Tips Mengirim Anak Belajar ke Pondok Pesantren
Secara pribadi, saya mengambil ancang-ancang dari anak naik kelas lima. Tetapi membiasakan kebiasaan, dari anak masih kecil. Semakin serius dan begitu anak naik kelas enam SD. Berikut beberapa tips mengirim anak ke pesantren:
Ajak Ngobrol Anak
Dari masih usia balita, hubungan kami (ayah dan anak) lumayan dekat. Kalau saya sholat ke masjid, anak kerap ngintili meski di masjid hanya duduk di sebelah ayahnya.

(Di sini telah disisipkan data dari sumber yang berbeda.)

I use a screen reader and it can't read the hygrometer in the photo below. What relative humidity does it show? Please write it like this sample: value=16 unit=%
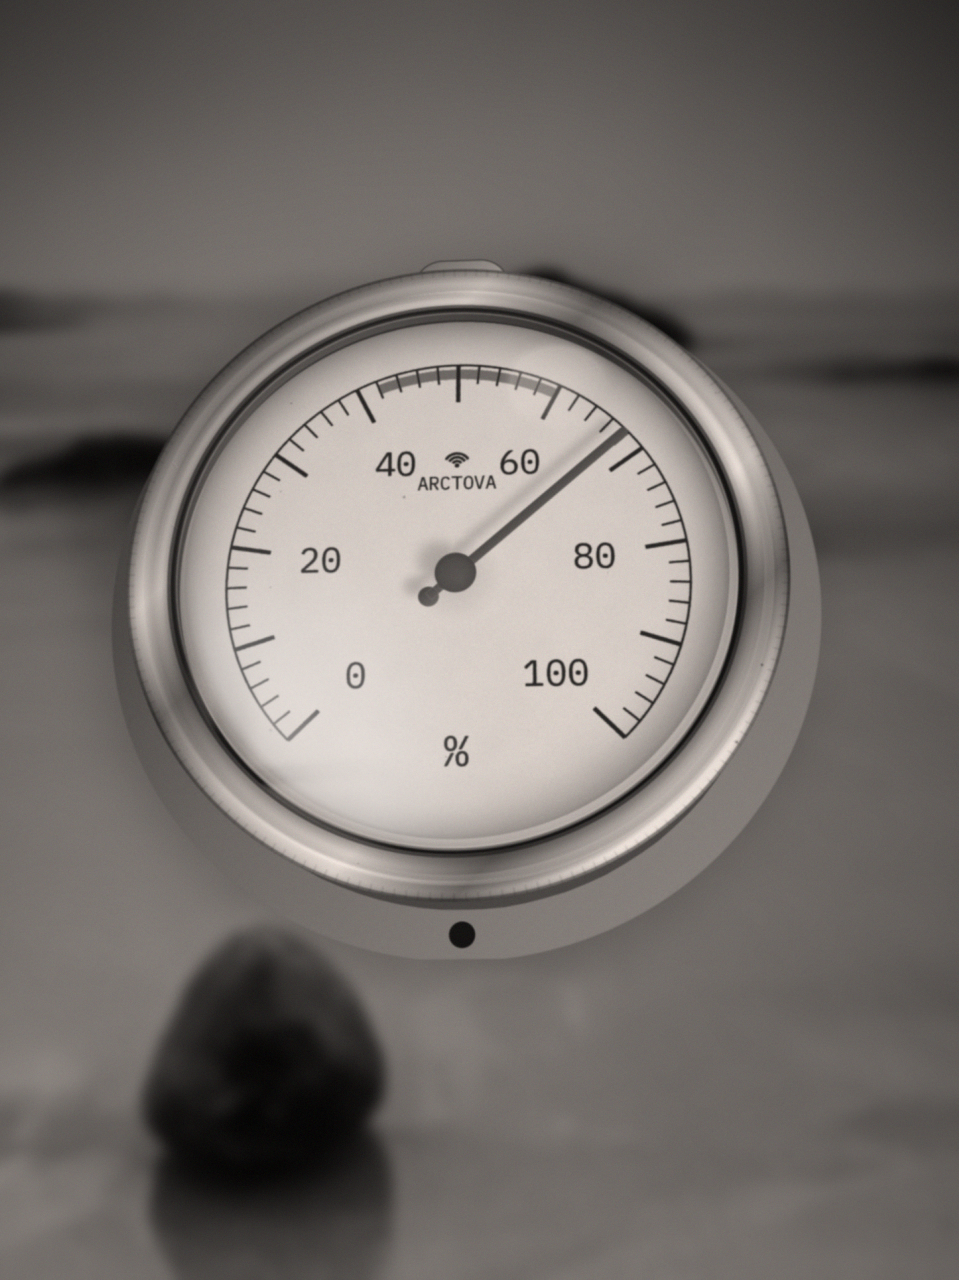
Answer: value=68 unit=%
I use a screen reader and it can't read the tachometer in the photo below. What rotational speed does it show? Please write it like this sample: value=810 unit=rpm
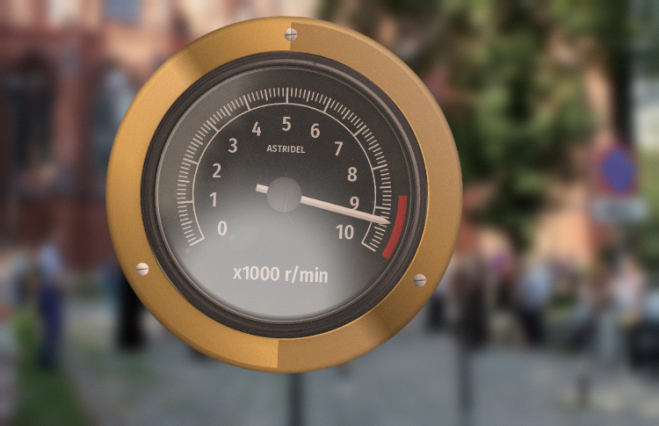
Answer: value=9300 unit=rpm
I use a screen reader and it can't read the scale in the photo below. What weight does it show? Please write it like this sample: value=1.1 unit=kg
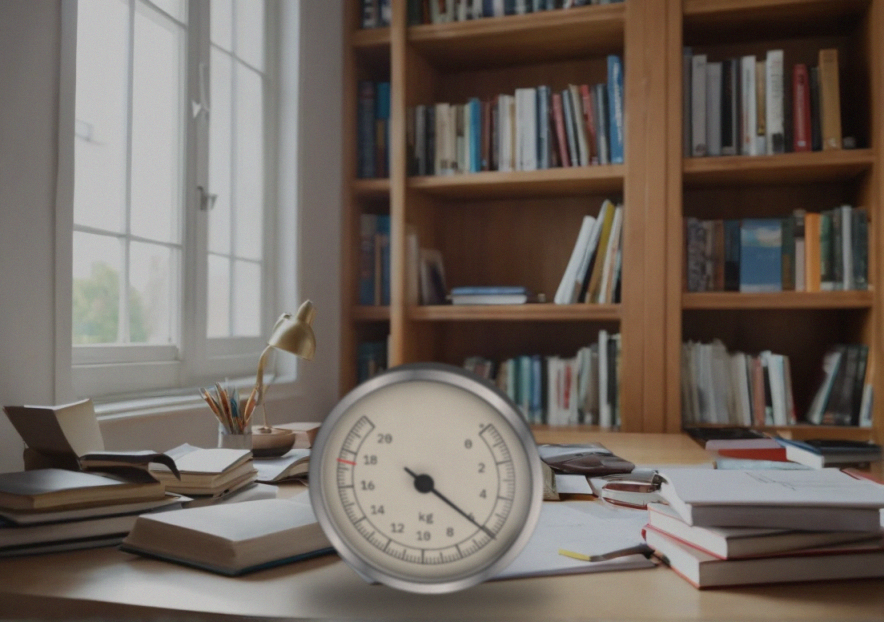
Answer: value=6 unit=kg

Bagi saya hal demikian baik, setidaknya anak bisa merekam kebiasaan ayahnnya.
Baru di kelas empat, saya mengajak anak ngobrol tentang pesantren. Kebetulan saya punya novel Negeri Lima Menara, mengisahkan persahabatan santri di sebuah pondok di Jawa Timur.
Dari Novel ini saya membuka topik, tentang alternatif menempuh pendidikan melalui pesantren. Bahwa si anak berkesempatan merantau, jauh dari orangtua bisa melatih kemandirian serta struggling.
Tawaran ini rupanya mendapat sambutan, anak menyatakan ketertarikan dan ingin belajar agama lebih dalam.
Orangtua Membuka Wawasan
Kalau kata orang bijak, orangtua hebat untuk anak hebat. Saya memahami, bahwa kita orangtua musti mengimbangkan diri dengan harapan.
Artinya ketika ingin memiliki anak yang soleh dan solehah (hebat), ayah dan ibunya juga musti berupaya  menjadi soleh dan solehah.
Untuk tujuan tersebut, saya dan istri berupaya mengikuti kajian ini dan itu, demi mengupgrade pengetahuan.